Abrió los ojos y leyó las constantes en los monitores, las pantallas digitales, los niveles, buscando en vano algún leve indicio que pudiera darle esperanza. Nat tenía el pulso débil e irregular, los niveles de oxígeno en sangre eran muy bajos, las ondas cerebrales apenas se reflejaban en el gráfico. Pero seguro que sólo estaba dormido y que se despertaría en cualquier momento.

Susan llevaba en el hospital desde las diez de la mañana, tras la llamada de la Policía. Otra ironía, que tuviera una cita programada en este mismo hospital para una ecografía aquel mismo día. Por ese motivo aún estaba en casa cuando llegó la llamada, en vez de en Harcourt Pharmaceuticals, donde trabajaba como monitora de ensayos clínicos con nuevos fármacos.

Le había ido bien conocer los entresijos de los edificios del hospital, y también que tantos de los trabajadores del centro la conocieran a ella y a Nat, de modo que no se encontró con los obstáculos habituales, sino que había podido hablar directamente con el equipo médico, por muy desagradable que resultara.
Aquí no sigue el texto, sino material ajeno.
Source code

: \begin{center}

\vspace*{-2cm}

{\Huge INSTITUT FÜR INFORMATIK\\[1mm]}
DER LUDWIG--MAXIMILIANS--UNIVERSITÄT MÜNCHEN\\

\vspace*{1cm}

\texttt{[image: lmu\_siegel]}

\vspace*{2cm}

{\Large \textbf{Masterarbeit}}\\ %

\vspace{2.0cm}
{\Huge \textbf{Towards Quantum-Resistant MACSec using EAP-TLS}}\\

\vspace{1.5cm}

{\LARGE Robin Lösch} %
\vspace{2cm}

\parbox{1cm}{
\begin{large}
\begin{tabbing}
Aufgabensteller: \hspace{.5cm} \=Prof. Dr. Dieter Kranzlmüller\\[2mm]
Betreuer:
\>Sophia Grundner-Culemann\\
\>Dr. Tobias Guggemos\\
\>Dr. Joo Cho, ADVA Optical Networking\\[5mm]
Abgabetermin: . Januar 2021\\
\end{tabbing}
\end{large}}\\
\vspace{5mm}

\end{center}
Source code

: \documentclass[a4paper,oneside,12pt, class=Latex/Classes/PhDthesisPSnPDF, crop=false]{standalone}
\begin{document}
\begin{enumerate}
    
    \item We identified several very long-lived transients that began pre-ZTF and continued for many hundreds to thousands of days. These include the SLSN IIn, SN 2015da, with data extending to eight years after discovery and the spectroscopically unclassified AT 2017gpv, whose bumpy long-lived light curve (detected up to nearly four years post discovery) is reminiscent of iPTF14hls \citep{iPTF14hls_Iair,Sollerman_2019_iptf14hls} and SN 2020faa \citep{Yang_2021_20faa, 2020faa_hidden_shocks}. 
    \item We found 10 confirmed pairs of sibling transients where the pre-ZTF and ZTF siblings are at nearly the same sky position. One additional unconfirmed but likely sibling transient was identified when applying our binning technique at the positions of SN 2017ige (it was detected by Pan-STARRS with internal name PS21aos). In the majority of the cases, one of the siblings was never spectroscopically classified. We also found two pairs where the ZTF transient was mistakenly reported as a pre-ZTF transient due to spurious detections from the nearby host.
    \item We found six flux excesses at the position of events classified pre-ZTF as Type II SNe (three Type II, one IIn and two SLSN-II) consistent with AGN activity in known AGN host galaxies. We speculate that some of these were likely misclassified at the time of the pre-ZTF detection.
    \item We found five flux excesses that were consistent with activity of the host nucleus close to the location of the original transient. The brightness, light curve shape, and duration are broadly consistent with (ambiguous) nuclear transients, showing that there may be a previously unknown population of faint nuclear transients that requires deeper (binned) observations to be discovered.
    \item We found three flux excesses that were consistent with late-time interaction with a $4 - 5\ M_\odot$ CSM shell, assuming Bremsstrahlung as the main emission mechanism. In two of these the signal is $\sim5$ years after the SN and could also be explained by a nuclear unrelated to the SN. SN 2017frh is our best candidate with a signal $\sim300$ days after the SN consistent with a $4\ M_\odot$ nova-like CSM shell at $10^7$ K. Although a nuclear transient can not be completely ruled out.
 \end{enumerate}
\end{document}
Para cuando había llegado, media hora después que Nat, a él ya estaban haciéndole un TAC cerebral. Si hubiera mostrado un coágulo le habrían trasladado a la Unidad de Neurología de Hurstwood Park para que lo operaran. Pero el TAC había mostrado una hemorragia interna masiva, lo que quería decir que no podía hacerse ninguna operación. Sólo quedaba permanecer a la expectativa, pero era más que probable que tuviera un daño cerebral irreversible.